ASSIGNMENT:
Copy out exactly each line from the line with "plástico para viajar" through the last line of the material below.

DATASET CONTENT:
————————

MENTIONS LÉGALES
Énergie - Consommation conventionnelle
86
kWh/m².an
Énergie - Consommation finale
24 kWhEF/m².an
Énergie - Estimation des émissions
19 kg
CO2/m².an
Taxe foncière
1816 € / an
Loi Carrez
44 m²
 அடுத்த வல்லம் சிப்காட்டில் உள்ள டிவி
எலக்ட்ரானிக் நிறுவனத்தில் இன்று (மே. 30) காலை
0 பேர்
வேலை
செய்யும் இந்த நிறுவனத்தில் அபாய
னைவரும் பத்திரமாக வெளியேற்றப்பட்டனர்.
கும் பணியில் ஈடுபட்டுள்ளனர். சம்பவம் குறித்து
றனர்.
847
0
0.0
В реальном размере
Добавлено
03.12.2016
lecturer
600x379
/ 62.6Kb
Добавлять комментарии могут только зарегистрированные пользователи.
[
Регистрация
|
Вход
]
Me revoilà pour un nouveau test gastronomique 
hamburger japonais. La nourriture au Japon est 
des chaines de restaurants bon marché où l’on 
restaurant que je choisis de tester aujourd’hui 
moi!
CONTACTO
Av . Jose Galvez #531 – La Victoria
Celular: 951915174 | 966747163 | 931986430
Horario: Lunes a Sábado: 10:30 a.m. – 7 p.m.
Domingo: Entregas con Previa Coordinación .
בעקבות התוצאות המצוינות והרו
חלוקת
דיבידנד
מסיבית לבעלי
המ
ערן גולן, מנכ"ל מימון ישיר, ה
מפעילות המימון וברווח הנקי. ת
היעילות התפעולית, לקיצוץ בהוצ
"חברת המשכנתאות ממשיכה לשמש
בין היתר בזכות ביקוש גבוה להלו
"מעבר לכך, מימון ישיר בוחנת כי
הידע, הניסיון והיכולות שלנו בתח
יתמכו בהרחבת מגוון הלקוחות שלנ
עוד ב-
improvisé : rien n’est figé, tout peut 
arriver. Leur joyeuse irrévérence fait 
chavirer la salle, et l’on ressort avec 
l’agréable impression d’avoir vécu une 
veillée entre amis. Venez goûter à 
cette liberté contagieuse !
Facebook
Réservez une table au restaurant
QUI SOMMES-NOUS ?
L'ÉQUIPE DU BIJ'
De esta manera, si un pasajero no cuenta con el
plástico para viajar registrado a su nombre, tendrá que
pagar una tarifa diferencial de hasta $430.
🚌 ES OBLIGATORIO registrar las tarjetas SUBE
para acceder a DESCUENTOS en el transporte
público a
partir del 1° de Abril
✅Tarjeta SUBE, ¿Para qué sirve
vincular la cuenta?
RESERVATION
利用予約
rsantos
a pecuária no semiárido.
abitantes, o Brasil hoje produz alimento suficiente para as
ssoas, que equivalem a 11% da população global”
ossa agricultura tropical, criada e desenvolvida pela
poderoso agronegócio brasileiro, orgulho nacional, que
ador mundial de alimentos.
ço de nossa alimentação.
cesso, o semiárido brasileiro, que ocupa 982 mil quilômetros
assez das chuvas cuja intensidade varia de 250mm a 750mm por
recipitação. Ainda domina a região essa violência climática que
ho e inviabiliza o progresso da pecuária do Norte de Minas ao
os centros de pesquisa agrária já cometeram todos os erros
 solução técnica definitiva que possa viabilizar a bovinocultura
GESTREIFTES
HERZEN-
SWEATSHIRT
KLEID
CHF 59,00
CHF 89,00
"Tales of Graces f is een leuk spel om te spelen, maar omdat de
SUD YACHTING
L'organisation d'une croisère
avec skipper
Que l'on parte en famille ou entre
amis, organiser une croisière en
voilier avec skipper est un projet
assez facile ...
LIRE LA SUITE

————————

ANSWER AREA:
plástico para viajar registrado a su nombre, tendrá que
pagar una tarifa diferencial de hasta $430.
🚌 ES OBLIGATORIO registrar las tarjetas SUBE
para acceder a DESCUENTOS en el transporte
público a
partir del 1° de Abril
✅Tarjeta SUBE, ¿Para qué sirve
vincular la cuenta?
RESERVATION
利用予約
rsantos
a pecuária no semiárido.
abitantes, o Brasil hoje produz alimento suficiente para as
ssoas, que equivalem a 11% da população global”
ossa agricultura tropical, criada e desenvolvida pela
poderoso agronegócio brasileiro, orgulho nacional, que
ador mundial de alimentos.
ço de nossa alimentação.
cesso, o semiárido brasileiro, que ocupa 982 mil quilômetros
assez das chuvas cuja intensidade varia de 250mm a 750mm por
recipitação. Ainda domina a região essa violência climática que
ho e inviabiliza o progresso da pecuária do Norte de Minas ao
os centros de pesquisa agrária já cometeram todos os erros
 solução técnica definitiva que possa viabilizar a bovinocultura
GESTREIFTES
HERZEN-
SWEATSHIRT
KLEID
CHF 59,00
CHF 89,00
"Tales of Graces f is een leuk spel om te spelen, maar omdat de
SUD YACHTING
L'organisation d'une croisère
avec skipper
Que l'on parte en famille ou entre
amis, organiser une croisière en
voilier avec skipper est un projet
assez facile ...
LIRE LA SUITE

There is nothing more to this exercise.